*Source text*.

════════════════

Question

The container that holds the water for the football team is 2/9 full. After pouring in 12 gallons of water, it is 2/3 full. How many gallons can the container hold?

Answer 1

Answer:

27 gallons

Step-by-step explanation:

Our equation is: $\frac{2x}{9} +12 = \frac{2x}{3}$

What do we need to find: x

We need to first find x, so lets find x first.

$12 = \frac{2x}{3} - \frac{2x}{9}$

=> $12 = \frac{6x}{9} - \frac{2x}{9}$

=> $12 = \frac{4x}{9}$

=> x = 27

Lets go back to our equation.

$\frac{2(27)}{9} +12 = \frac{2(27)}{3}$

We are going to simplify this before solving this. We are going to get:$\frac{54}{9} +12 = \frac{54}{3}$

=> 18 = 18

Therefore, we found x and we checked that our x value is correct. Now, we need to find how many gallons can the container can hold.

$\frac{3x}{3} = a$                                                           [a = gallons can the container hold]

=> x = a

Basically that means the container can hold 27 gallons of water.

Please give me brainliest if this is helpful ;D

Answer 2

Answer:

27 Gallons

Explanation:

2/9 of the container is already full, 12 gallons are added. After the 12 gallons are added, 6/9 is full.
12g (gallons) = 4/9 so,
12g + 12g = 24g or 8/9
1/9 = 3g
12g + 12g + 3g = 27 Gallons!!

════════════════

(Records taken from a dataset)

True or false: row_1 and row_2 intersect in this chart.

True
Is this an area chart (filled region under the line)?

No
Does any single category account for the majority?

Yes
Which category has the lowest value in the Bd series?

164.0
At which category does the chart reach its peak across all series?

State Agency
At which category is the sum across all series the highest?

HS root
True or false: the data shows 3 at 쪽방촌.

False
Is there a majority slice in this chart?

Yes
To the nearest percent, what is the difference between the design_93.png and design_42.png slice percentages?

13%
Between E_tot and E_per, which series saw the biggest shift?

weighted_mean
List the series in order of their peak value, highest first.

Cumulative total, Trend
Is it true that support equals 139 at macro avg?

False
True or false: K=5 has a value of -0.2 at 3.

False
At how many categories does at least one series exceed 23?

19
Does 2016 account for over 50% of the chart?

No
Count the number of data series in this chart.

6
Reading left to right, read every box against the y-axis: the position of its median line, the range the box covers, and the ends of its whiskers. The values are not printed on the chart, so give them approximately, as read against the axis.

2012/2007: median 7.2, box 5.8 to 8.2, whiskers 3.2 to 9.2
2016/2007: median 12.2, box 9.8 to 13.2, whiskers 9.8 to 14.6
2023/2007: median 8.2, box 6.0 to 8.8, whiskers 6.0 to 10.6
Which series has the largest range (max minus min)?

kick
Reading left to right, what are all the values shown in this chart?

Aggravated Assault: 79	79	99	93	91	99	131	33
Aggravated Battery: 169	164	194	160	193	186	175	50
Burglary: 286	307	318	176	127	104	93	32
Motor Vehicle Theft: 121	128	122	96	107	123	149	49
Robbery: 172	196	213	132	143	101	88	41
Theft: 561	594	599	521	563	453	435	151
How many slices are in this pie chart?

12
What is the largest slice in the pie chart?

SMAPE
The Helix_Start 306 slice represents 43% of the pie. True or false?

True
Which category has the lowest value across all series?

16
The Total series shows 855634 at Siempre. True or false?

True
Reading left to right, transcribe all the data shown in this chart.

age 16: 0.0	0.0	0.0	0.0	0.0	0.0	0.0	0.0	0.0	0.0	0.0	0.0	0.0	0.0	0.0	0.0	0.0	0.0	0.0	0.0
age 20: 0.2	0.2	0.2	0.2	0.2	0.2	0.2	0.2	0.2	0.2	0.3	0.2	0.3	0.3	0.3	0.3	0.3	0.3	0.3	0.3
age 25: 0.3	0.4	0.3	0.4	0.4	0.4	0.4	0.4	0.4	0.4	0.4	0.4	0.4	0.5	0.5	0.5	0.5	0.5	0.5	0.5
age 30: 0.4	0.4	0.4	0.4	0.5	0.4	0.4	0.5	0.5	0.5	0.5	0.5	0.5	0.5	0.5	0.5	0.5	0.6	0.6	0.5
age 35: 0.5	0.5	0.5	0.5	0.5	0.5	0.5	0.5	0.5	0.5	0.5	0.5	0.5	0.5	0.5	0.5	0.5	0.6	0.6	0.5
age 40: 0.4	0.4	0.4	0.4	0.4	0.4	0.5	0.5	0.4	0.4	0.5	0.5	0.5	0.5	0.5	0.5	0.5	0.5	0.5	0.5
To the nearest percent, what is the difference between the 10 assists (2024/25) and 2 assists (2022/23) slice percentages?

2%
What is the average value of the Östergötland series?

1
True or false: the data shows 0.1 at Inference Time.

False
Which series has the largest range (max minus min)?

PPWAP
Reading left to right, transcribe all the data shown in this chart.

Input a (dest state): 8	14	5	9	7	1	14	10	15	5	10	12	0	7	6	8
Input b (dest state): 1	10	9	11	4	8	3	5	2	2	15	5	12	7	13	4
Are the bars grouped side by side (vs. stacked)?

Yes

════════════════

*To do*. In the water container thread, what fraction of the container is full once the 12 gallons have been poured in? This material plays no role here.

*Written response*. 2/3